There’s a strong feminist tradition of making harms legible by giving them names—like “sexual harassment.”

Yes, that’s exactly right. It will never stop being bizarre to me that people have read this paper who are not directly related to me, or who are [not] my academic adviser. Usually legal scholarship does not gain a broad audience. But, if I have any explanation for it, it’s the fact that it was one of the first times that this phenomenon had been given a name in a public forum.

There was a pretty forceful critique of your paper, shortly after it came out, from the writer and activist Judith Levine. She argued that criminalizing nonconsensual condom removal, or making it a civil violation, would be a grievous overreach—she used the phrase “the privatization of sexual safety.”

I read Levine’s critique to be a civil-libertarian critique—in effect, that basically any turn to the law to address sexual violence will inevitably serve illiberal ends. In many ways, I understand the root of this critique, but the answer just cannot be that victims of sexual violence are allowed no legal remedy whatsoever. I’m a lawyer, so I obviously think that the law is useful sometimes, but I am much more interested in a careful balancing of the benefits and risks of law, and coming to sensible solutions, than I am in just throwing up my hands and giving up on the possibility of legal recourse for victims just because it’s hard.

It’s interesting to me how often civil libertarians seem particularly eager to decry any kind of legal regime specifically when it comes to sexual harms. I fear this sometimes reflects an expectation that victims of this particular kind of harm, who are disproportionately going to be women, must suck it up for the greater good in ways that we don’t expect of people who experience other kinds of harm.
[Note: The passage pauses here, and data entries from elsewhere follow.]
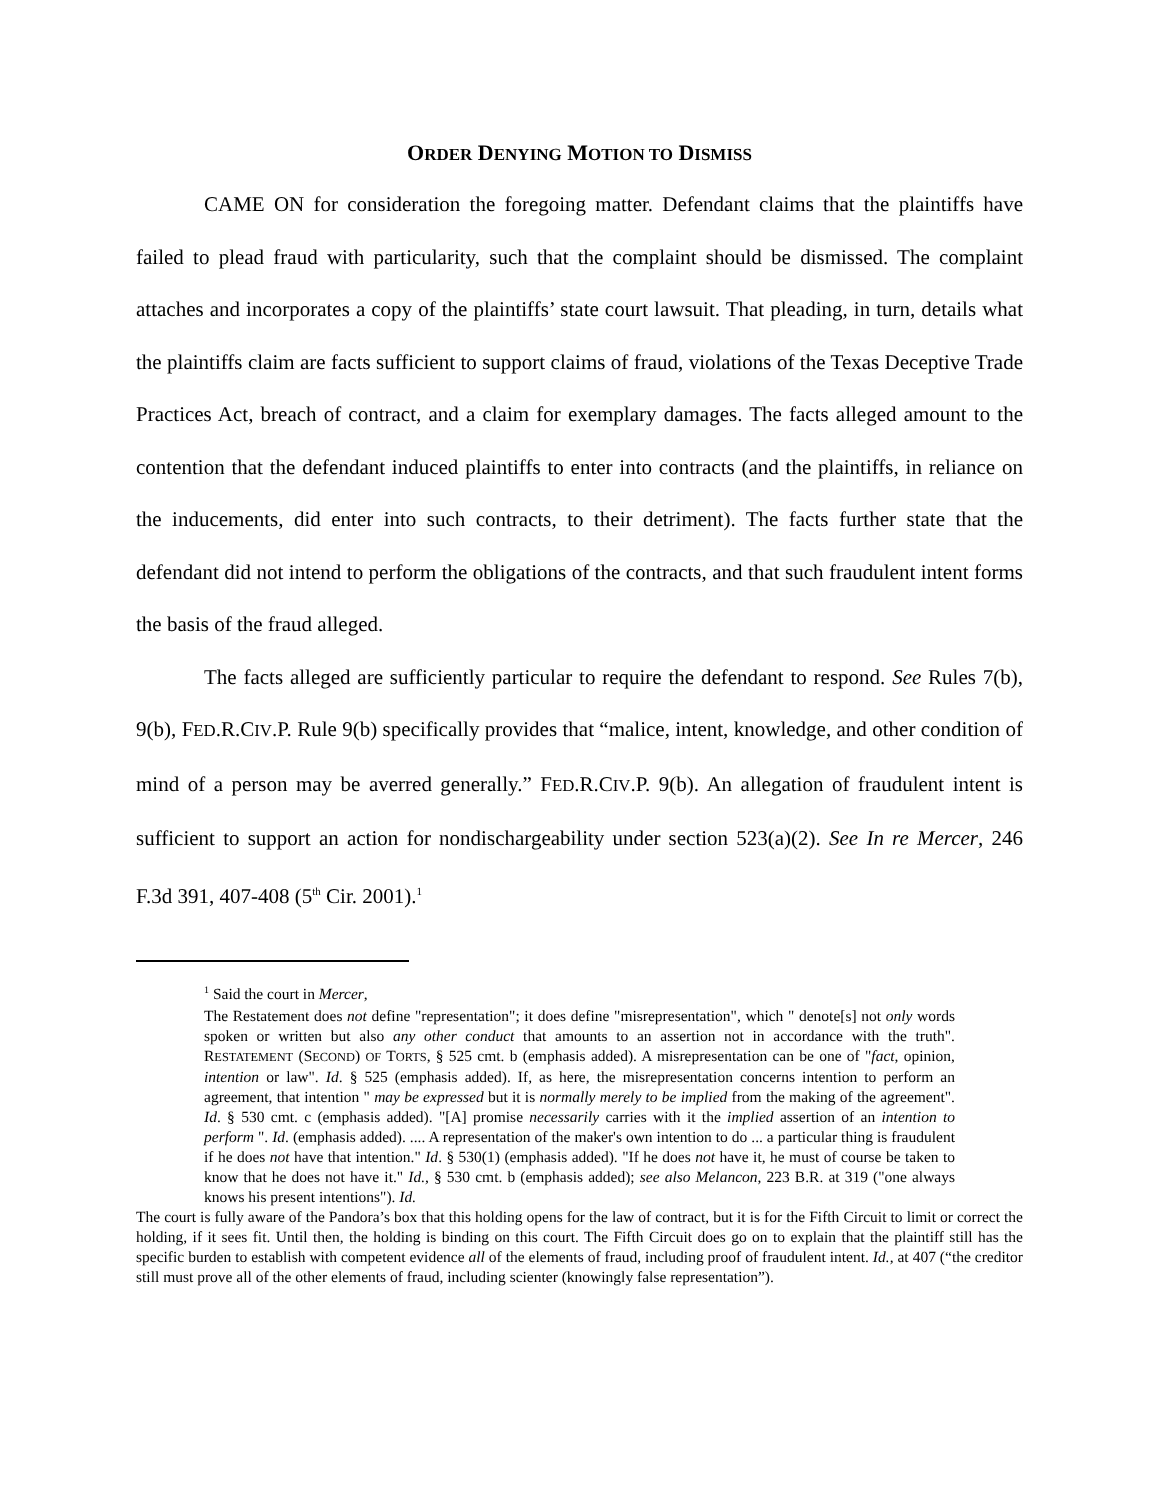ORDER DENYING MOTION TO DISMISS
CAME ON for consideration the foregoing matter. Defendant claims that the plaintiffs have failed to plead fraud with particularity, such that the complaint should be dismissed. The complaint attaches and incorporates a copy of the plaintiffs’ state court lawsuit. That pleading, in turn, details what the plaintiffs claim are facts sufficient to support claims of fraud, violations of the Texas Deceptive Trade Practices Act, breach of contract, and a claim for exemplary damages. The facts alleged amount to the contention that the defendant induced plaintiffs to enter into contracts (and the plaintiffs, in reliance on the inducements, did enter into such contracts, to their detriment). The facts further state that the defendant did not intend to perform the obligations of the contracts, and that such fraudulent intent forms the basis of the fraud alleged.
The facts alleged are sufficiently particular to require the defendant to respond. See Rules 7(b), 9(b), FED.R.CIV.P. Rule 9(b) specifically provides that “malice, intent, knowledge, and other condition of mind of a person may be averred generally.” FED.R.CIV.P. 9(b). An allegation of fraudulent intent is sufficient to support an action for nondischargeability under section 523(a)(2). See In re Mercer, 246 F.3d 391, 407-408 (5<sup>th</sup> Cir. 2001).<sup>1</sup>
<sup>1</sup> Said the court in Mercer,
The Restatement does not define "representation"; it does define "misrepresentation", which " denote[s] not only words spoken or written but also any other conduct that amounts to an assertion not in accordance with the truth". RESTATEMENT (SECOND) OF TORTS, § 525 cmt. b (emphasis added). A misrepresentation can be one of "fact, opinion, intention or law". Id. § 525 (emphasis added). If, as here, the misrepresentation concerns intention to perform an agreement, that intention " may be expressed but it is normally merely to be implied from the making of the agreement". Id. § 530 cmt. c (emphasis added). "[A] promise necessarily carries with it the implied assertion of an intention to perform ". Id. (emphasis added). .... A representation of the maker's own intention to do ... a particular thing is fraudulent if he does not have that intention." Id. § 530(1) (emphasis added). "If he does not have it, he must of course be taken to know that he does not have it." Id., § 530 cmt. b (emphasis added); see also Melancon, 223 B.R. at 319 ("one always knows his present intentions"). Id.
The court is fully aware of the Pandora’s box that this holding opens for the law of contract, but it is for the Fifth Circuit to limit or correct the holding, if it sees fit. Until then, the holding is binding on this court. The Fifth Circuit does go on to explain that the plaintiff still has the specific burden to establish with competent evidence all of the elements of fraud, including proof of fraudulent intent. Id., at 407 (“the creditor still must prove all of the other elements of fraud, including scienter (knowingly false representation”).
In your paper, you ultimately conclude that this violation demands not criminalization but a civil remedy—which is what California is pursuing now. Cristina Garcia, the assemblywoman behind the bill, put forward a similar bill in 2017 aiming to criminalize the act, but it didn’t pass. Do you think that shift from criminal to civil violation made the difference?
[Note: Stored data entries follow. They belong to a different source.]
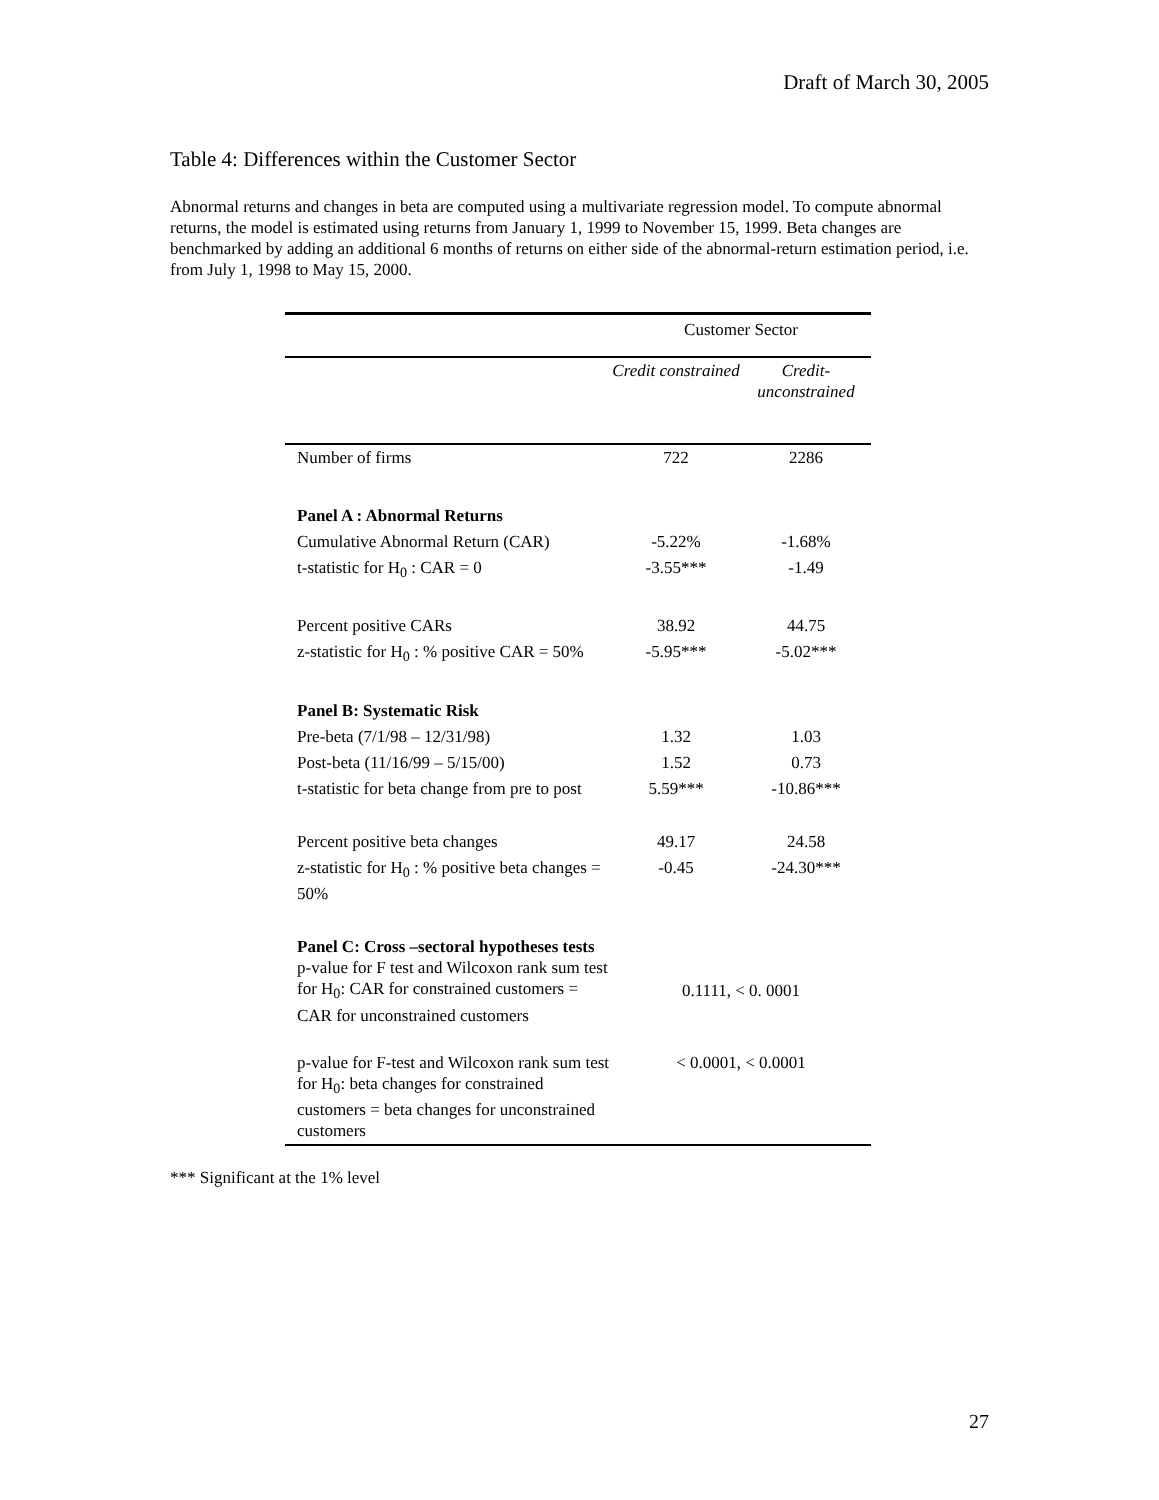Draft of March 30, 2005
Table 4: Differences within the Customer Sector
Abnormal returns and changes in beta are computed using a multivariate regression model. To compute abnormal returns, the model is estimated using returns from January 1, 1999 to November 15, 1999. Beta changes are benchmarked by adding an additional 6 months of returns on either side of the abnormal-return estimation period, i.e. from July 1, 1998 to May 15, 2000.
| | Customer Sector | |
| --- | --- | --- |
| | Credit constrained | Credit-unconstrained |
| Number of firms | 722 | 2286 |
| Panel A : Abnormal Returns | | |
| Cumulative Abnormal Return (CAR) | -5.22% | -1.68% |
| t-statistic for H<sub>0</sub> : CAR = 0 | -3.55*** | -1.49 |
| Percent positive CARs | 38.92 | 44.75 |
| z-statistic for H<sub>0</sub> : % positive CAR = 50% | -5.95*** | -5.02*** |
| Panel B: Systematic Risk | | |
| Pre-beta (7/1/98 – 12/31/98) | 1.32 | 1.03 |
| Post-beta (11/16/99 – 5/15/00) | 1.52 | 0.73 |
| t-statistic for beta change from pre to post | 5.59*** | -10.86*** |
| Percent positive beta changes | 49.17 | 24.58 |
| z-statistic for H<sub>0</sub> : % positive beta changes = 50% | -0.45 | -24.30*** |
| Panel C: Cross –sectoral hypotheses tests p-value for F test and Wilcoxon rank sum test for H<sub>0</sub>: CAR for constrained customers = CAR for unconstrained customers | 0.1111, < 0. 0001 | |
| p-value for F-test and Wilcoxon rank sum test for H<sub>0</sub>: beta changes for constrained customers = beta changes for unconstrained customers | < 0.0001, < 0.0001 | |
*** Significant at the 1% level
27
I haven’t been involved in the behind-the-scenes of this bill at all. I do think that, for good reasons, many people are worried about expanding the reach of criminal law in any way, even for the kinds of harm that we would all agree are bad. This goes back to my partial sympathy for a civil-libertarian critique. Whenever we’re making something illegal, we have to figure out what the costs are of making it illegal. There could be many good reasons why people would feel more comfortable with a civil bill than a criminal bill. I favor a civil remedy because I think it’s far more useful for survivors. I’m not speaking for my employer here, but in my day job I’m a civil-rights lawyer. Many of my clients are victims of sexual harassment, and the criminal law has almost universally been utterly useless to them. A civil remedy has the benefit of keeping decision-making in the survivor’s hand. In a criminal prosecution, the victims rely on police and prosecutors to decide whether a case moves forward, which can be a profoundly disempowering experience, coming on the heels of the initial violation, which was itself a supremely disempowering experience. In contrast, in a civil violation, the victim makes the decision about whether to file the lawsuit. There’s a real feminist tradition of innovative civil remedies. The Violence Against Women Act originally had a civil remedy, though it was eventually shut down by the Supreme Court. I’m hopeful that this California bill will be an invitation to return to that tradition.